Palynological approaches to Triassic basin analysis: from the North Sea to the Barents Shelf

Introduction

A robust understanding of subsurface geology is essential for both hydrocarbon exploration and CO₂ storage. This presentation highlights CASP’s ongoing research on two significant Triassic stratigraphic successions: the Bunter Sandstone Storage Complex (Bacton and Haisborough groups) in the Southern North Sea and the Sassendalen and Kapp Toscana groups on the southwest Barents Shelf. Each region represents a unique target—CO₂ storage in the Southern North Sea and hydrocarbon exploration on the Barents Shelf—yet both require refined stratigraphic frameworks to support effective resource development. Through these case studies, we illustrate the continued value of palynology, the study of organic-walled microfossils such as fossil pollen and spores, in enhancing understanding of Triassic stratigraphy.

Method

The geological contexts of the Bunter Sandstone storage complex and the Barents Shelf Triassic deposits present distinct challenges for subsurface interpretation, reflecting their differing sedimentary environments and climatic settings. In the Southern North Sea, Triassic deposition occurred primarily in dryland fluvial and lacustrine-palustrine environments (Bachmann et al. 2010; Geluk et al. 2018), which have historically been regarded as unpromising for detailed biostratigraphic studies. However, coeval sequences in Germany and Poland possess well-defined palynological zonations (e.g. Kürschner and Herngreen, 2010). This highlights a significant knowledge gap for the stratigraphy of the Southern North Sea, which currently lacks a formal, published palynozonation —the last substantial study dating back to Geiger and Hopping (1968). To address this knowledge gap, we conducted a detailed analysis of ~500 samples from 14 wells, including a previously unstudied core, that provides a near complete section through the reservoir and seal units. This analysis enabled the establishment of a refined zonal scheme for the Southern North Sea Triassic. By integrating this scheme with wireline logs, we constructed a refined chronostratigraphic framework that enhances age interpretations and significantly improves cross-border stratigraphic correlation between the UK and Dutch sectors.

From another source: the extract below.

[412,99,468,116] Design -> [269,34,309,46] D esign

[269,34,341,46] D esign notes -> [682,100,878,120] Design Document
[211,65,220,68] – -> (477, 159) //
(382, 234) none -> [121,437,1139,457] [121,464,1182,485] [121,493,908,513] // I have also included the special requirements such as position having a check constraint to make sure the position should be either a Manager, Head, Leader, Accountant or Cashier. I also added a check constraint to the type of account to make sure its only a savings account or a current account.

In contrast, Triassic successions from the Barents Shelf region and Svalbard predominantly reflect a series of prograding deltas that infilled a shallow intra-cratonic sea, containing proven hydrocarbon reservoir and source intervals (Høy and Lundschien, 2011; Klausen et al. 2015). Previous work by CASP in the region has identified provenance-specific sand types with variable reservoir properties, (Fleming et al., 2016). While detailed biostratigraphic and sequence stratigraphic frameworks exist for the region, they lack sufficient integration. To address this, we synthesised palynological (Vigran et al. 2014; Paterson and Mangerud, 2020) and macrofossil data (Dagys and Weitschat, 1993) with the published sequence stratigraphy (Klausen et al. 2015; Gilmullina et al. 2021), creating a robust chronostratigraphic framework for 42 well and outcrop localities. This framework enabled the evaluation of various sediment input sources and spatio-temporal changes in sand types, contributing to an enhanced understanding of the depositional history and reservoir potential of the Sassendalen and Kapp Toscana groups across this vast frontier region.